Bat Chat:
Facts About Bats (Mainly Lesser Long-nosed Bats)

  • There are nearly 1,000 species of bats world wide.
  • Lesser long-nosed bats (Leptonycteris curasoae, or Leptos for short) are featured on Journey North's site. are found in the dry portions of the tropics of Mexico and El Salvador. During the summer , these bats are also found in the southern parts of Arizona and New Mexico. (You can make your own Lepto Range Map.)
  • Lesser long-nosed bats (Leptonycteris curasoae, or Leptos for short) live in caves and mines in groups of 5-50, up to as many as 100,000 individuals.

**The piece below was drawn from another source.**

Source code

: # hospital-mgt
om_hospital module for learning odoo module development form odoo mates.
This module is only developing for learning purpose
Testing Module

  • In 1988, Leptos were listed by the U.S. Fish and Wildlife Service as Endangered. Roost disturbance and possible effects of habitat loss (such as the over-harvesting of agaves in Mexico) represent the primary threats for these bats."

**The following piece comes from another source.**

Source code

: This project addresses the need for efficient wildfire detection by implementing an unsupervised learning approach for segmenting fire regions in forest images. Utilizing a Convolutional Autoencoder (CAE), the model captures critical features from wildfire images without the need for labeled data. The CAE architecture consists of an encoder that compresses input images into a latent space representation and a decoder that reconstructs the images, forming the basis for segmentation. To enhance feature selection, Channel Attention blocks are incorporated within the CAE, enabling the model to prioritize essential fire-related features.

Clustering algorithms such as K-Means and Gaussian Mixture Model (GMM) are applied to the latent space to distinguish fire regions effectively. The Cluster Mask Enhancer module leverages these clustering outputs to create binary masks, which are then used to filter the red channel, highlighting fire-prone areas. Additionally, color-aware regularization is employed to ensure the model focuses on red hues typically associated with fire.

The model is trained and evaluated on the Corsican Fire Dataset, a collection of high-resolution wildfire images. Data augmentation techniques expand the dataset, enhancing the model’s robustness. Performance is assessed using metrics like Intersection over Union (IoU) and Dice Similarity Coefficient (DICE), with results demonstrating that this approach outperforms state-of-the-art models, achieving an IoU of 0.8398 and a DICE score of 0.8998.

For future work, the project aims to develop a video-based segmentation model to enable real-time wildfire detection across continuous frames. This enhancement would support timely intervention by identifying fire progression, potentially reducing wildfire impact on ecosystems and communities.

  • In the summer months of June and July, female Leptos aggregate in "maternity colonies." There they give birth and raise their young. Mother bats stay with their young until they are able to fly and forage on their own. We still have very little information on what the males do and where they roost. Biologists have found many more females than males in cave and mine roosts.
  • Leptos (lesser long-nosed bats) are nectivorous and frugivorous, meaning they eat nectar and fruit. While they sometimes eat insects, like most of the bats you probably know, in the spring time they feed primarily on the nectar found in flowers.
  • When bats run out of a local food source, they can either migrate to another area that has food availbale or they can hibernate if the food resource really disappears (as happens in temperate regions).
  • Of the bats that hibernate, many of them MIGRATE to the place where they hibernate. In some cases, that's hundreds of miles.
  • Lesser long-nosed bats (Leptonycteris curasoae, or Leptos for short) are not capable of hibernating because they cannot lower their body temperature to go into the torpid state required for hibernation. (Many bats in the New World are capable of extended torpor, but lesser long-nosed bats are not among them.) Besides running our of food in the orthen part of its range (the Southwest U.S.), leptos face the hardship of lower ambient temperatures. They don't have the metabolism to be able to survive long periods of cold.
  • No bats are blind. Most can actually see quite well.
  • Bats do not become tangled in human hair. their sonar, or echo-location, abilities are far more sophisticated than human-made technologies and allow bats to navigate flawlessly in even pitch darkness.
  • Bats are no more likely to transmit disease to other animals or to humans than your pet dog. Bats are not vermin or rodents.
  • Bats are important contributors to global environmental health. A single little brown bat can catch 600 mosquitoes in just one hour. A colony of 150 big brown bats can protect local farmers from 18-million or more root-worms each summer. Tropical bats are key elements in rain forest ecosystems, which rely on them to pollinate flowers and disperse seeds for countless trees and shrubs .. . and bats are directly responsible for over 95% of all rain forest re-growth in cleared areas.
  • In the wild, important agricultural plants--from bananas, breadfruit and mangoes, to cashews, dates and figs--rely on bats for pollination and seed dispersal.
  • Despite their many valuable contributions, bats are among the most relentlessly persecuted animals on the planet. More than half of American bat species are in severe decline or already listed as endangered.